Our plugins are enriched with JavaScript, providing you with unparalleled customization options.

The ability to use JavaScript is one of the most demanded features in community plugins since it expands the Grafana possibilities even further. However, as with any mighty force, this one also has to be wielded with caution.

Know your Risks

JavaScript code can be modified in Edit mode by any Editor and Admin users.

Grafana executes JavaScript code in a Sandbox environment, which significantly reduces security risks.

To facilitate the safe usage of our JavaScript-enriched plugins we suggest the following approaches:

  • Provisioning
  • Access restrictions


In the provisioned dashboard, an end user is not able to save any changes they make. We explained the mechanics of provisioning in great detail in the following video:

Provisioning in Grafana. Basics and pitfalls. File examples. Windows and Docker Demo.

Also, you can look at the blog post that covers a similar scope.

Access restriction

Access restriction ensures that only trusted users are allotted Admin and Editor privileges. Users with a Viewer role are not able to open panels in edit mode, hence, their ability to even accidentally create a hazard is decapitated.

Specific notes to some plugins

Above we discussed the general safety suggestions. Below you find recommendations solely related to specified plugins.

Business Text

You can keep the default setting disable_sanitize_html = false to keep security restrictions in place. However, with that many action tags will be disabled.

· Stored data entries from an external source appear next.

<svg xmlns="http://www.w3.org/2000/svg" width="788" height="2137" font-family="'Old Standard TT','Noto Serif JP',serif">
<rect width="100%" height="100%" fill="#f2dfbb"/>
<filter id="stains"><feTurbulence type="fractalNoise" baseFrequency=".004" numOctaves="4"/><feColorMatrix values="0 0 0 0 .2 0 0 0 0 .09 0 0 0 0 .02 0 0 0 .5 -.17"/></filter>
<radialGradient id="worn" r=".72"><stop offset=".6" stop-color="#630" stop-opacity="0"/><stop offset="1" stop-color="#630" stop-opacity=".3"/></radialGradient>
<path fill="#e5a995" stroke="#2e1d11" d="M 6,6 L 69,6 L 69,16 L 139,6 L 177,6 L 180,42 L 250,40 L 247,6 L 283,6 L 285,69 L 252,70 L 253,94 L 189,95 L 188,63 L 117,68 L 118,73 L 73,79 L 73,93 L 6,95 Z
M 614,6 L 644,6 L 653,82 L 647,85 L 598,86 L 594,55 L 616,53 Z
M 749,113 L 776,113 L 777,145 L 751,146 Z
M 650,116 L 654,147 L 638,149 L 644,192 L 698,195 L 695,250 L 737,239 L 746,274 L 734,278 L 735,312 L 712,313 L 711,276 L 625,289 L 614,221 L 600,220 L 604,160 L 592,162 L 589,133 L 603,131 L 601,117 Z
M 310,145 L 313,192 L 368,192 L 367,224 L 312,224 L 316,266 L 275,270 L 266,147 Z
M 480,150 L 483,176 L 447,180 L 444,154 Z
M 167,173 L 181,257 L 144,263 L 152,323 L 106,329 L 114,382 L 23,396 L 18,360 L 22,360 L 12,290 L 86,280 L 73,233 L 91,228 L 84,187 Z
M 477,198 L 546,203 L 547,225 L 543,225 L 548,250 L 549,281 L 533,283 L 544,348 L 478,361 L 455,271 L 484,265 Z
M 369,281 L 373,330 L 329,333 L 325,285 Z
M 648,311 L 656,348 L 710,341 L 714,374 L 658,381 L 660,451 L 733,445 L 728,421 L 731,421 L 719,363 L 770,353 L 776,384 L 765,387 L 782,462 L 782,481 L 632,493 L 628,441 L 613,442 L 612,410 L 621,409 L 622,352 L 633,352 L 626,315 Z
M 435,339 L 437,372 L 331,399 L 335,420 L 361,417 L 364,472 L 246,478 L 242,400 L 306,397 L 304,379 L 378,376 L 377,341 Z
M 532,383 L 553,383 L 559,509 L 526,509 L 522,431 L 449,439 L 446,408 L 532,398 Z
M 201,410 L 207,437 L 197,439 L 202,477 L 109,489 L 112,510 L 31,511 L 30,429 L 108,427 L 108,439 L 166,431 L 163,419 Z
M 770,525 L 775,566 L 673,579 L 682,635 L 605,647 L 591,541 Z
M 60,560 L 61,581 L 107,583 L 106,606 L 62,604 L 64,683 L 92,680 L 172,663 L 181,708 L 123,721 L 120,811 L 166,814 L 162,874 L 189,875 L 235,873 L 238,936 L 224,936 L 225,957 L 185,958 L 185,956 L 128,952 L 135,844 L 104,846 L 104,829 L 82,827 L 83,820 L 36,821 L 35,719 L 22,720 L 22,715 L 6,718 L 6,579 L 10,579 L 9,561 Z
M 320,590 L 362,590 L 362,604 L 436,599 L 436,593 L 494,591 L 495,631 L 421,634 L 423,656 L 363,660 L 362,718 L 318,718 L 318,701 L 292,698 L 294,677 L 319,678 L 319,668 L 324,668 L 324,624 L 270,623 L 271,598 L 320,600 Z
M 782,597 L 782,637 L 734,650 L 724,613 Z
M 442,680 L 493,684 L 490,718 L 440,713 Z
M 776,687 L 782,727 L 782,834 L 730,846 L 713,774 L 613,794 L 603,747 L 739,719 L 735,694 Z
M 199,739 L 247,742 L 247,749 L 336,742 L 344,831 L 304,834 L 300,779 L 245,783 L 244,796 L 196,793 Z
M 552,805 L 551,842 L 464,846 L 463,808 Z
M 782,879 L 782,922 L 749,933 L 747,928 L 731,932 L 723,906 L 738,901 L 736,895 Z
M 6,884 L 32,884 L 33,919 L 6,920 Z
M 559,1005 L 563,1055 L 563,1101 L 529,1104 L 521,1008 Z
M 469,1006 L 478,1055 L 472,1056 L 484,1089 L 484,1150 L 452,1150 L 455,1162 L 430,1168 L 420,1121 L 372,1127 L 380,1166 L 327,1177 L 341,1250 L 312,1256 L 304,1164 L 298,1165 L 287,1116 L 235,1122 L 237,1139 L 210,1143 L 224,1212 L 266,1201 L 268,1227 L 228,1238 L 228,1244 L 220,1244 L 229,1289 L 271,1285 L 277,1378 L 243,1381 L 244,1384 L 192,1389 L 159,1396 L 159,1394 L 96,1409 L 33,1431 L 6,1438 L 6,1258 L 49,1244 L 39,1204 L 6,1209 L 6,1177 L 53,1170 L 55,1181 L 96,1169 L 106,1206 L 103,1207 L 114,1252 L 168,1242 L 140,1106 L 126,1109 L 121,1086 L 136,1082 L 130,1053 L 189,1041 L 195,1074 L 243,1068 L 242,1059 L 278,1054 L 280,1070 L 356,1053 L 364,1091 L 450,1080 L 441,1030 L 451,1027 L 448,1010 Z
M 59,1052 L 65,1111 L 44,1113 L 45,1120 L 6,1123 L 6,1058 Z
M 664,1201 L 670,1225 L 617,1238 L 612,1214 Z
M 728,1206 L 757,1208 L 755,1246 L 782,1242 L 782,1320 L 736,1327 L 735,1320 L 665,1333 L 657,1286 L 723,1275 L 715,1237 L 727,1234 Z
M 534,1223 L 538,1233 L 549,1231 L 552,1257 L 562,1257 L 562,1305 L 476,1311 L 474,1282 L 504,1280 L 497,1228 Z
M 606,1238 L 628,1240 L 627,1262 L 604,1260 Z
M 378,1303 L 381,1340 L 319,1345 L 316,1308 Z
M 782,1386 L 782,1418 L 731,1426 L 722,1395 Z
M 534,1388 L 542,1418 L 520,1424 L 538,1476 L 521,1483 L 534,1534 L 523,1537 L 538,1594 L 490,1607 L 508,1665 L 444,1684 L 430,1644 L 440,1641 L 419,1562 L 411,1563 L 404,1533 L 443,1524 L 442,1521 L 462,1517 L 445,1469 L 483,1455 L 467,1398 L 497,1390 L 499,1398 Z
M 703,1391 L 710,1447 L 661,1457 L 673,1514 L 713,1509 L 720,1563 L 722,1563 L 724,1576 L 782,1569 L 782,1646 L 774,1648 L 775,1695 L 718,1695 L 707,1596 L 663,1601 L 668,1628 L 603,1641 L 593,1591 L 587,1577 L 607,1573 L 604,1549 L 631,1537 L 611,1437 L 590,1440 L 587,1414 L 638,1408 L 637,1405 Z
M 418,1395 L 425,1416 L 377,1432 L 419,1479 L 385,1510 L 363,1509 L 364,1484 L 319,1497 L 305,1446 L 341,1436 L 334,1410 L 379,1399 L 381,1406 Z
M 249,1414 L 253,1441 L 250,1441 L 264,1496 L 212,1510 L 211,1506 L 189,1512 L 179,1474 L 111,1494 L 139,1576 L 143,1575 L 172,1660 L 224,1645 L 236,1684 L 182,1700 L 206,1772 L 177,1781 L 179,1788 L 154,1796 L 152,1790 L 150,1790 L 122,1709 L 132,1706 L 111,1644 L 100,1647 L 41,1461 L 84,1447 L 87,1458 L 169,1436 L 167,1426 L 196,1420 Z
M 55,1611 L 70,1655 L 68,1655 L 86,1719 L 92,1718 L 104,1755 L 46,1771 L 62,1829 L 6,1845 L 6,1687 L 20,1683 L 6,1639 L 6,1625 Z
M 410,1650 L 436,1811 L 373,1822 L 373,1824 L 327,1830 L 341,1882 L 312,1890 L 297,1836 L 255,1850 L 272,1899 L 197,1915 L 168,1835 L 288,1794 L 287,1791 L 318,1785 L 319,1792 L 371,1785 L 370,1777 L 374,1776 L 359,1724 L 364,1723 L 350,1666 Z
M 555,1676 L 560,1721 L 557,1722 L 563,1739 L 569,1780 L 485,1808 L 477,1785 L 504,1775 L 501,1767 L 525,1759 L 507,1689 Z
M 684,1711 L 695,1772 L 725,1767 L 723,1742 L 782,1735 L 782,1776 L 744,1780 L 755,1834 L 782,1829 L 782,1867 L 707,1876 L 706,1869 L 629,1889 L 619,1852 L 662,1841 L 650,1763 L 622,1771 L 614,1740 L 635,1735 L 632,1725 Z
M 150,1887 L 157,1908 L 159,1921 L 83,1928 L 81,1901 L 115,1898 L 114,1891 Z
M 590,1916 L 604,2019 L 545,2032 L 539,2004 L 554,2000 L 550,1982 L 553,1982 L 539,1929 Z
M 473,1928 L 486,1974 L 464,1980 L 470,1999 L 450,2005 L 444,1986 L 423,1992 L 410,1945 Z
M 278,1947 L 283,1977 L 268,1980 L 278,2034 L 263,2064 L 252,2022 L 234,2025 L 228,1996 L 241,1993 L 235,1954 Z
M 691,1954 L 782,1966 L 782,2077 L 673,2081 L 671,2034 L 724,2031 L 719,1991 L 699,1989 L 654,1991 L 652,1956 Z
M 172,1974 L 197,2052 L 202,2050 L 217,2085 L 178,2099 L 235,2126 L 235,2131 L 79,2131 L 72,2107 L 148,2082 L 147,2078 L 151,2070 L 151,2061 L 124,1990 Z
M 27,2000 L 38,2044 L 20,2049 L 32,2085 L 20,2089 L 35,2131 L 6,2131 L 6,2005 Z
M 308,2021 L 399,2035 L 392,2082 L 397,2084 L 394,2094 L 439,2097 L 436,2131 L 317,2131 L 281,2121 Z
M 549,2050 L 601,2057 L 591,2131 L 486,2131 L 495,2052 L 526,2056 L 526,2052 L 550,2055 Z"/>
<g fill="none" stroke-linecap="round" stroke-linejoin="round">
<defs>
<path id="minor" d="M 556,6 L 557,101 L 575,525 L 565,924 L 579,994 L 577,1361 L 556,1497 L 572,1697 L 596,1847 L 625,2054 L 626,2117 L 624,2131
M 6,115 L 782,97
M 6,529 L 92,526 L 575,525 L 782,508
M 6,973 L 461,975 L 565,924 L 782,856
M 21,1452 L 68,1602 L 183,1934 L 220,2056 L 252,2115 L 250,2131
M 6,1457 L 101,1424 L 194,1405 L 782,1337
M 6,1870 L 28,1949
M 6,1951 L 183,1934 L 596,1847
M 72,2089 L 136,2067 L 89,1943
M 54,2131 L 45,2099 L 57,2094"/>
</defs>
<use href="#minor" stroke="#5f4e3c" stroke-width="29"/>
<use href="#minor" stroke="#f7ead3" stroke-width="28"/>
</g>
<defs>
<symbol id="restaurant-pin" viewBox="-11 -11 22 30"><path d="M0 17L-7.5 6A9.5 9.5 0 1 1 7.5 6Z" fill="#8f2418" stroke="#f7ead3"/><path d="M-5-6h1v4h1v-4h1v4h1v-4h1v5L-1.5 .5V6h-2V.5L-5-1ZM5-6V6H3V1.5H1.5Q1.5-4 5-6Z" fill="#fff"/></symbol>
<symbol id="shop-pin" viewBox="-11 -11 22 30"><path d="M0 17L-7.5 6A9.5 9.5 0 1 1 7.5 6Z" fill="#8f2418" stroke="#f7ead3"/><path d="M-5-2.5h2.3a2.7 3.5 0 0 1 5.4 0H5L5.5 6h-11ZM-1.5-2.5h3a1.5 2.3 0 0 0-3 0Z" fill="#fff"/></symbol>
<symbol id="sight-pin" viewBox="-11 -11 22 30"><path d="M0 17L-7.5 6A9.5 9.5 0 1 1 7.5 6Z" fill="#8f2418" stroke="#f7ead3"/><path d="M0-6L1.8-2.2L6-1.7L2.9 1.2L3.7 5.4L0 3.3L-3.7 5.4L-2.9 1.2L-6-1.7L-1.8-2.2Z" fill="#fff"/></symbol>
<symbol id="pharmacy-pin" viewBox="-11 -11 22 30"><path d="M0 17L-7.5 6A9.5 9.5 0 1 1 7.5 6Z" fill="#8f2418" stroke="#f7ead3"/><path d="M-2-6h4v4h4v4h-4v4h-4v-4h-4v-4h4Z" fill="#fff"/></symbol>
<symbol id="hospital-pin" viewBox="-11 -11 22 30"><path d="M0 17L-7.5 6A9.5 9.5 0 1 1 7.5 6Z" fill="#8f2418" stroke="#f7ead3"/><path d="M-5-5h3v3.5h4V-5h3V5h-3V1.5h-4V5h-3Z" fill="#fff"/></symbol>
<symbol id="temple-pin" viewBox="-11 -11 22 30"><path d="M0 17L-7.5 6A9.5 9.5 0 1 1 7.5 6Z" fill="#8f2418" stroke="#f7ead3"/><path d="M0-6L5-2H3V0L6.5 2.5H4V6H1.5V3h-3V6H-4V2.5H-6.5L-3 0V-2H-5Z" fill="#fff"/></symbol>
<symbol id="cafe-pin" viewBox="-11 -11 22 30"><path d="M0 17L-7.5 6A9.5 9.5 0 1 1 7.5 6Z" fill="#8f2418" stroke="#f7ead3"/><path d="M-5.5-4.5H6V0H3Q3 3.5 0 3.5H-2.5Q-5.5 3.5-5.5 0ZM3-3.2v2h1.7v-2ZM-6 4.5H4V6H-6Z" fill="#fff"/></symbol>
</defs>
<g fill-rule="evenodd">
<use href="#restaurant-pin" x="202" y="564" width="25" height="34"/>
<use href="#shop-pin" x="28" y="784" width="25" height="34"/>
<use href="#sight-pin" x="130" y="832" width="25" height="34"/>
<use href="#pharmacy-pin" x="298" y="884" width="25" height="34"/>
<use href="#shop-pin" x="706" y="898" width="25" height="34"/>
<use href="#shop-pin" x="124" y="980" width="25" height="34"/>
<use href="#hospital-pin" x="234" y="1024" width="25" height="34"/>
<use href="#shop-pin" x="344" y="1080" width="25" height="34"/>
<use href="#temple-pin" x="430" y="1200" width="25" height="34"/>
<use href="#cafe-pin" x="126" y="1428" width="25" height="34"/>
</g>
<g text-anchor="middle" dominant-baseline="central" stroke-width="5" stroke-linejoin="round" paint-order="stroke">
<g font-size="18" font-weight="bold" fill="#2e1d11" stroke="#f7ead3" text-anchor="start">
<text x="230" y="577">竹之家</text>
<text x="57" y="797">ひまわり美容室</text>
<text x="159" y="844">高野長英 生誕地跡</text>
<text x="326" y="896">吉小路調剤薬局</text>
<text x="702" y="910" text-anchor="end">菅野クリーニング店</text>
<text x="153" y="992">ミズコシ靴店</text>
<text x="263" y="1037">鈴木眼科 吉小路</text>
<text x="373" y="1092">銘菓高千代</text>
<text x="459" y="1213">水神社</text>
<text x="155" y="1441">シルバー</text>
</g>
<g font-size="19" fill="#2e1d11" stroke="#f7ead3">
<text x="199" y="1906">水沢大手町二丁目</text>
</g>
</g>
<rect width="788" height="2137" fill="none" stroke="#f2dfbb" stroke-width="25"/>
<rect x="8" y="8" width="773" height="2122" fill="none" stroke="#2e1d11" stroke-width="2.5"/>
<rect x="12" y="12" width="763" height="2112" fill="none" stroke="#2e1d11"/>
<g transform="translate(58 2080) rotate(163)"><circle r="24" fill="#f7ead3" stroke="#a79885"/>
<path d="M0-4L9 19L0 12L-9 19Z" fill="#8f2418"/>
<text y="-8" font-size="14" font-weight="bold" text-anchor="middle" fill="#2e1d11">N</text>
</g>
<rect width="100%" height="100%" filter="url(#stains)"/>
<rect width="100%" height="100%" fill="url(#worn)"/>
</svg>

For instance, your panels will not display HTML elements like buttons.

The feature to process external CSS and JavaScript files is available only when sanitizing is disabled in the Grafana configuration:

disable_sanitize_html = true

Business Input

Business Input Data Source allows to set values using JavaScript Value Editor, which can be disabled in the Data Source options.

Disable the JavaScript Value Editor in the Data Source options.
Disable the JavaScript Value Editor in the Data Source options.